Среди немногих отцовских книг была у нас и трехтомная “История искусств” Гнедича (два почти новеньких тома, один засаленный и растрепанный). Брат был способный мальчик, рано научился буквам и рано стал пробовать читать и писать. Родители поощряли его в этом, не ругали, если он писал и рисовал на чем попало, и даже за то, что он писал или рисовал. Так была им создана серия семейных портретов, мало отличимых друг от друга, если бы не было подписано, кто кто. Он выпускал эти портреты день за днем, как газету (сказывалась будущая профессия): “Мама — плешь”, “Папа — плешь”, “Бабушка — плешь”, “Андрей — плешь” и т. д. Плешивым никто не был, потому и не обижался. Знал ли сам автор, что такое плешь? Мама, впрочем, всегда кокетливо заявляла, что “не любит плешивых”. “Плешь”, наверно, было самое ругательное слово, какое он знал. Смеялись. Обижались бы уже, если бы кого пропустил. Портреты вкладывались в Гнедича.

Приходит мама с работы (это еще до войны было, а мне как фамильный анекдот рассказывалось уже после Победы), а ее трудолюбивый Олегушка сидит с карандашом над Гнедичем и приговаривает: “Стук-грек! Стук-грек!” Что за “плешь” он в Гнедиче рисует? А там совершенно голая сисястая тетка, обвитая толстым змием, и под ней подписано: “Стук „Грех””. А наш Олегушка уже читает! — сообщила мама отцу. Что же он читает? Стук-грек, стук-грек, стук-грек...

У него раньше моего случился интерес к обнаженной натуре...

Не написал я того рассказа о брате, хотя он и задуман был гораздо ближе к немецкому экспрессионизму, представителем которого был Стук, и греха в рассказе должно было быть побольше, чем в раю.
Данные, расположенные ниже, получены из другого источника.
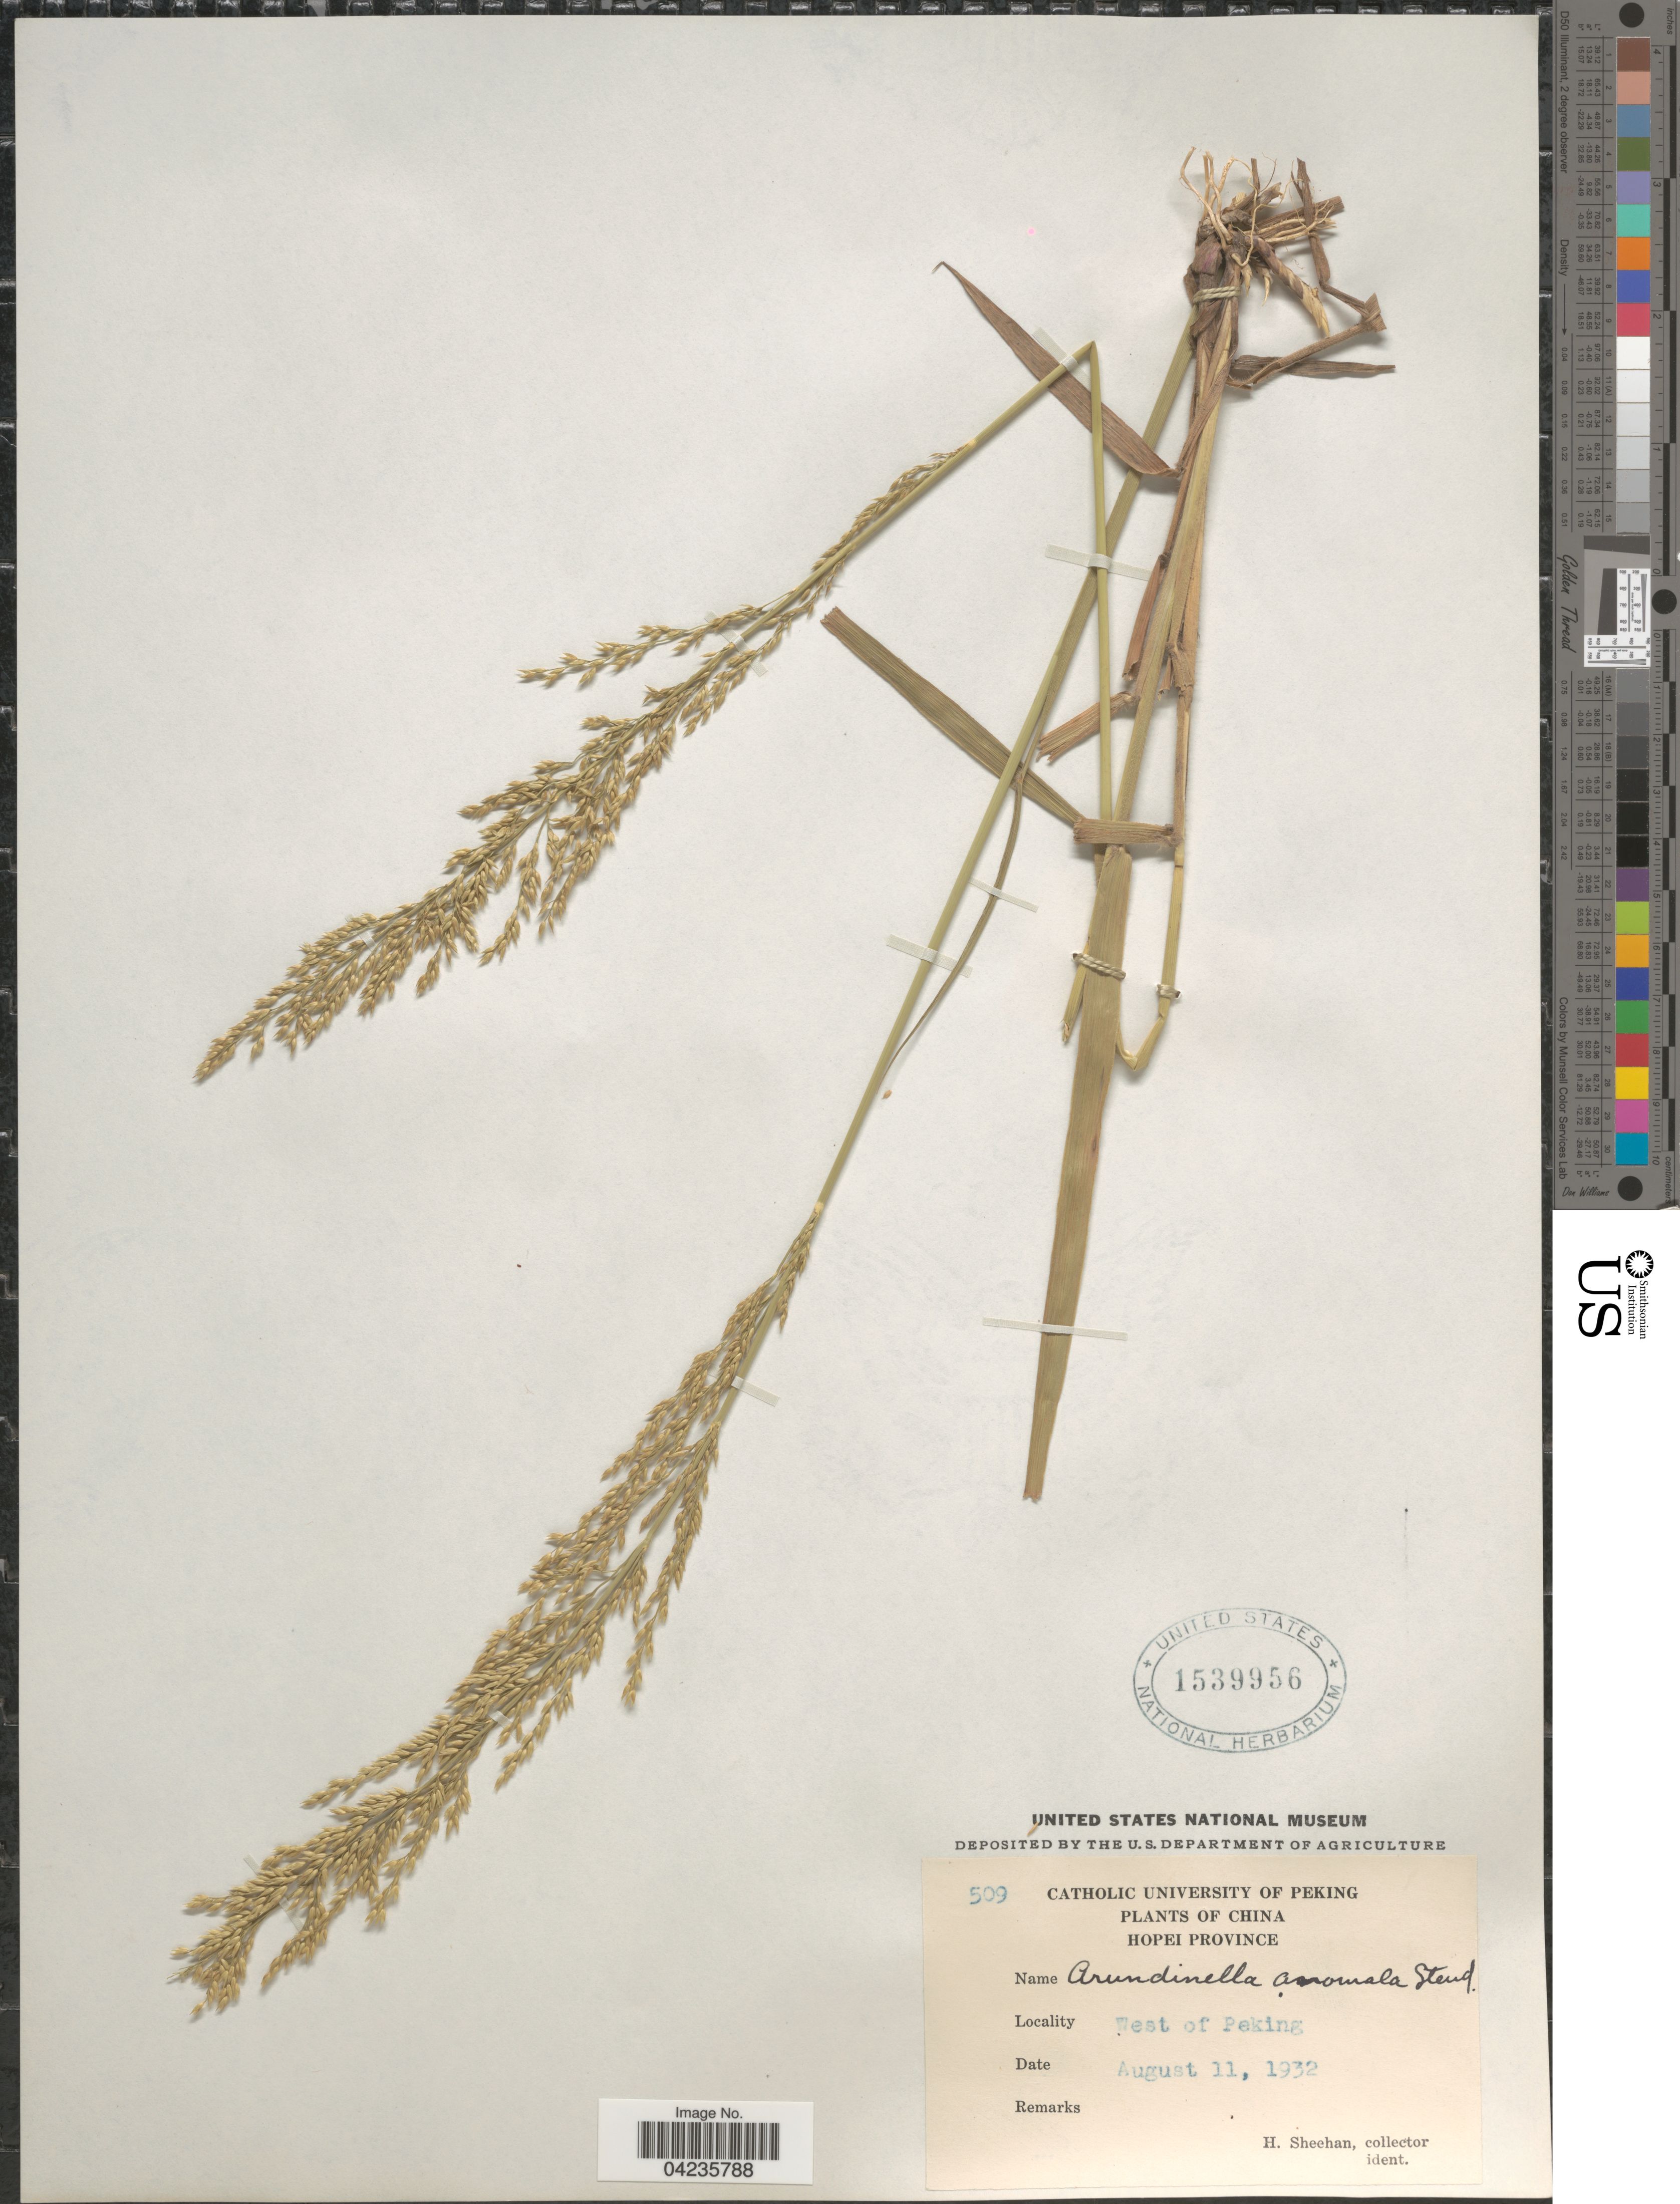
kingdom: Plantae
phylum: Tracheophyta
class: Liliopsida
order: Poales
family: Poaceae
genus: Arundinella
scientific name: Arundinella hirta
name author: (Thunb.) Tanaka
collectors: H. Sheehan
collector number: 509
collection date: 1932-08-11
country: China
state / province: Hebei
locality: Hopei Province. West of Peking.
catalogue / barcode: US 1539956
Но не написан этот рассказ был задолго до его таинственного исчезновения в Венеции в 1983 году.

Виктор погиб в автокатастрофе вместе с любимой женой в 2004 году, аккурат в День Победы.

Григорьянц, слава богу, только что вырулил из инфаркта с инсультом.

Наталья умерла ровно пять месяцев назад.

Знаю, что Томас Манн написал “Смерть в Венеции” (я то ли читал, то ли фильм смотрел)... В Венецию меня два раза мама не пустила (в город, где пропадают ). Надо бы мне “Марио с волшебником” все-таки прочесть: вдруг и это в Венеции? А — страшно.